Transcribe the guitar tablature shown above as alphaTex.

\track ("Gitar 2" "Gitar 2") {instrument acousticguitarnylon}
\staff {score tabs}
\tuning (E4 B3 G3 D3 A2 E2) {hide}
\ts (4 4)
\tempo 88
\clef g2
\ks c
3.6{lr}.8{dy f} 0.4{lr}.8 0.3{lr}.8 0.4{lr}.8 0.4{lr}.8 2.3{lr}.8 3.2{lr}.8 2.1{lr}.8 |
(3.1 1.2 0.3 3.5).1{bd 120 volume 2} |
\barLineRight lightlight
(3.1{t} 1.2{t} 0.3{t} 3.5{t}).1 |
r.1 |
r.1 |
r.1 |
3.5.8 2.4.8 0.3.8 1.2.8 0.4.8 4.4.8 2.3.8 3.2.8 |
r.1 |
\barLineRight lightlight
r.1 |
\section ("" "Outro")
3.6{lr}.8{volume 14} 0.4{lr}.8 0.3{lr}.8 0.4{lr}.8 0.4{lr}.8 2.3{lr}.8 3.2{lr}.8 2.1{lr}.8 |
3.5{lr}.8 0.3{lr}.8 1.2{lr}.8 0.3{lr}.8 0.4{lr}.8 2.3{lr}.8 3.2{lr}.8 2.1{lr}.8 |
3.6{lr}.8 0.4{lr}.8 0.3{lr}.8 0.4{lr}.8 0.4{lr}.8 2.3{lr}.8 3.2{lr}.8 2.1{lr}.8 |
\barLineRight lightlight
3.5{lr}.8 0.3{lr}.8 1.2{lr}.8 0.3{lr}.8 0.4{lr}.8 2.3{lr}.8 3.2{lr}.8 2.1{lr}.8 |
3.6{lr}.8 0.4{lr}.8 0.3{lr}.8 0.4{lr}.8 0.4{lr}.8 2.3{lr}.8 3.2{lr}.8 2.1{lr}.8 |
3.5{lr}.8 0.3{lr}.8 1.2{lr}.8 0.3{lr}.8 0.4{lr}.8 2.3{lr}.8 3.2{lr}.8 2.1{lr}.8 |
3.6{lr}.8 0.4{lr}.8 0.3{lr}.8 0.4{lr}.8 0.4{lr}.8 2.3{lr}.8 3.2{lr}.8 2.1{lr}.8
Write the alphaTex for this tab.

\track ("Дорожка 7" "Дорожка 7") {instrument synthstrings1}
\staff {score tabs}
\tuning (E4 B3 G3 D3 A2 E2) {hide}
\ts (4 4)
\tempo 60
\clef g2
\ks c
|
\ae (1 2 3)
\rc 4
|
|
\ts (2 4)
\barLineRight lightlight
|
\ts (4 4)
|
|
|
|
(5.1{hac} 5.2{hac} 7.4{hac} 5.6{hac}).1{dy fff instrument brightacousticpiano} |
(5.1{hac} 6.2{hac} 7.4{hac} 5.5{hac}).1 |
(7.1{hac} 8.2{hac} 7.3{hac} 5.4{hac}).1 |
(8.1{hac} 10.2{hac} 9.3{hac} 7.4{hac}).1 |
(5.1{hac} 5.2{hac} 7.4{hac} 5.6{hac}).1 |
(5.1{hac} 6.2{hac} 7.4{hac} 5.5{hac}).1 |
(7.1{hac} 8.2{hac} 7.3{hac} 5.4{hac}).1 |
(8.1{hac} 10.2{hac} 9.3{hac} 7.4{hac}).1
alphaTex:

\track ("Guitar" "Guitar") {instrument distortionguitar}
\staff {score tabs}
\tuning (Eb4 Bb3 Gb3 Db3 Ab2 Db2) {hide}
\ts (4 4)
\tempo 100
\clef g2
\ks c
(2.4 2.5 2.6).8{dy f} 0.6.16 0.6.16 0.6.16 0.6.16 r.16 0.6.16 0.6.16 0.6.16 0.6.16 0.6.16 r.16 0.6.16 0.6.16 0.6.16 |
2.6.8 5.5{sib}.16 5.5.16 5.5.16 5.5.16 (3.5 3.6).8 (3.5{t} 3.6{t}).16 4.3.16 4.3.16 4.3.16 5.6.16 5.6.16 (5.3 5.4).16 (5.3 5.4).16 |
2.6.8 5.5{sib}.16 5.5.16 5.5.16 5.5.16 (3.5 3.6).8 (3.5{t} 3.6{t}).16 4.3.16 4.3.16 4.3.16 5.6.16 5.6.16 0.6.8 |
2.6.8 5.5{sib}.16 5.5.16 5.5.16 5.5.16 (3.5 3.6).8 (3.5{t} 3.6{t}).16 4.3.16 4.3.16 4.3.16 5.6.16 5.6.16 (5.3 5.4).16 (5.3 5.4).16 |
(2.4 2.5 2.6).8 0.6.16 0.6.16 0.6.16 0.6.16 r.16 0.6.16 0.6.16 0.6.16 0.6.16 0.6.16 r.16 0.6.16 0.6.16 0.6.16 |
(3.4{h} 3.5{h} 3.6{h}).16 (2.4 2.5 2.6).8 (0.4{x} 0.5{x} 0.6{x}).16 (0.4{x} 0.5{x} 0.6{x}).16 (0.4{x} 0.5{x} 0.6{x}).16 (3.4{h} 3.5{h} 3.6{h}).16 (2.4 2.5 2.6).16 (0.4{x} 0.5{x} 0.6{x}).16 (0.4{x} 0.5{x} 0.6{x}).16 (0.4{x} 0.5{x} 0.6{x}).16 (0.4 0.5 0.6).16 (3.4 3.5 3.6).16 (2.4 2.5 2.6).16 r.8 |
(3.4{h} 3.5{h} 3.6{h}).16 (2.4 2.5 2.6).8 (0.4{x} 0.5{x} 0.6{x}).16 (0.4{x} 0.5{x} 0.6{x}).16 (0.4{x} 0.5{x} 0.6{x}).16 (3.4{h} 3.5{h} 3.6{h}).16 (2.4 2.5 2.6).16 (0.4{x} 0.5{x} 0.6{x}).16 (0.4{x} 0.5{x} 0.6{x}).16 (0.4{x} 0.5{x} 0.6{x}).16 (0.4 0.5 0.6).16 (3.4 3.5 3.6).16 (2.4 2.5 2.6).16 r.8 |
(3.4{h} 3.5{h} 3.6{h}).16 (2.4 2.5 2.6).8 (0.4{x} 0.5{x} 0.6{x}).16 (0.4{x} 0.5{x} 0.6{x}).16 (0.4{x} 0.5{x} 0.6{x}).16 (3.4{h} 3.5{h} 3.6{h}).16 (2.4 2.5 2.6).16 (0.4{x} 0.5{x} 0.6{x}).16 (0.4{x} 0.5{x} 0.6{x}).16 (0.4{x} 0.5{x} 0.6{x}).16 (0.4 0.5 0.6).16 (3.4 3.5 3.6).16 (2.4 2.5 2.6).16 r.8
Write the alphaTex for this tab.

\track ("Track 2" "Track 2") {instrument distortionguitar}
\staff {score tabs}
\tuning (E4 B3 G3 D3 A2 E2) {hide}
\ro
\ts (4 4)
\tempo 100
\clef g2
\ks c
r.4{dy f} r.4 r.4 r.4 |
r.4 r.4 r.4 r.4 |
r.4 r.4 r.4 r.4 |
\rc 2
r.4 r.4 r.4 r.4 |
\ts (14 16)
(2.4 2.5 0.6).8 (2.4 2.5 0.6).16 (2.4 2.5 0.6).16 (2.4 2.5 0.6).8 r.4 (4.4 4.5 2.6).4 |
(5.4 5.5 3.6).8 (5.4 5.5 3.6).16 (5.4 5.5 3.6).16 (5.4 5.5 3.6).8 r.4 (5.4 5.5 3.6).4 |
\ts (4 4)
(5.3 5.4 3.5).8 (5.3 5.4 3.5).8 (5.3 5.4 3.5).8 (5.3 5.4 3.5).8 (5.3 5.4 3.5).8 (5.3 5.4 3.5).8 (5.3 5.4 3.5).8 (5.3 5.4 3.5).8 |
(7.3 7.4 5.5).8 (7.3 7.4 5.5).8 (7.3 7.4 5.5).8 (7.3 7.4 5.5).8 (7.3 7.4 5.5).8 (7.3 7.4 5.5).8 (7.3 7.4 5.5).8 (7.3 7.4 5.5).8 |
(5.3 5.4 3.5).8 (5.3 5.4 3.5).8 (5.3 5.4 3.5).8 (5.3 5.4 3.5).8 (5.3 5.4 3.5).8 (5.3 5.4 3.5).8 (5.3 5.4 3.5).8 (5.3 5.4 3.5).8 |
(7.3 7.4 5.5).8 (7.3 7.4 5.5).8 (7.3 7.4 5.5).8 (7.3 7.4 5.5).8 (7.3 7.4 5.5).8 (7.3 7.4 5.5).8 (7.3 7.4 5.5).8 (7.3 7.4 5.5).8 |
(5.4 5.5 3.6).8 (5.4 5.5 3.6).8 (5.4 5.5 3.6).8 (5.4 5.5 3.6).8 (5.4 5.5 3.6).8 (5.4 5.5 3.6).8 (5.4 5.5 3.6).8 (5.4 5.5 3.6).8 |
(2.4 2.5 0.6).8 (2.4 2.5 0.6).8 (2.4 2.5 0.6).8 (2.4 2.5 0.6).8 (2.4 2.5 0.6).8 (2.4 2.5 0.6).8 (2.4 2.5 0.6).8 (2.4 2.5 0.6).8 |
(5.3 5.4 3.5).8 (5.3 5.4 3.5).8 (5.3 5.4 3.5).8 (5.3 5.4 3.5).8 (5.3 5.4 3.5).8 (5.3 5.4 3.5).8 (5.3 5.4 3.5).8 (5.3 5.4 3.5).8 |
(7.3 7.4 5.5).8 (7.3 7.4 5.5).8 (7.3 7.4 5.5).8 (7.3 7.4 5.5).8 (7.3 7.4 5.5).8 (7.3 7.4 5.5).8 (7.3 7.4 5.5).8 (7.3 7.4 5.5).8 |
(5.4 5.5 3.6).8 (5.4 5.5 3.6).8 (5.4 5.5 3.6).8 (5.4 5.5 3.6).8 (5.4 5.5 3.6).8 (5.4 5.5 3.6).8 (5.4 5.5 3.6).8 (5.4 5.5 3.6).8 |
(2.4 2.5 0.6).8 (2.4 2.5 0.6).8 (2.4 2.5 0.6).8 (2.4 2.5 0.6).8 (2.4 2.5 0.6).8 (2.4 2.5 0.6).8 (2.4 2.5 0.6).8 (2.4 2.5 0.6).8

┄┄┄┄┄┄┄┄┄┄┄┄┄┄┄┄┄┄┄┄

» **Task objective**
Please pull out each line of the records above that contains the string "volume".

» **Answer to the task**
(3.1 1.2 0.3 3.5).1{bd 120 volume 2} |
3.6{lr}.8{volume 14} 0.4{lr}.8 0.3{lr}.8 0.4{lr}.8 0.4{lr}.8 2.3{lr}.8 3.2{lr}.8 2.1{lr}.8 |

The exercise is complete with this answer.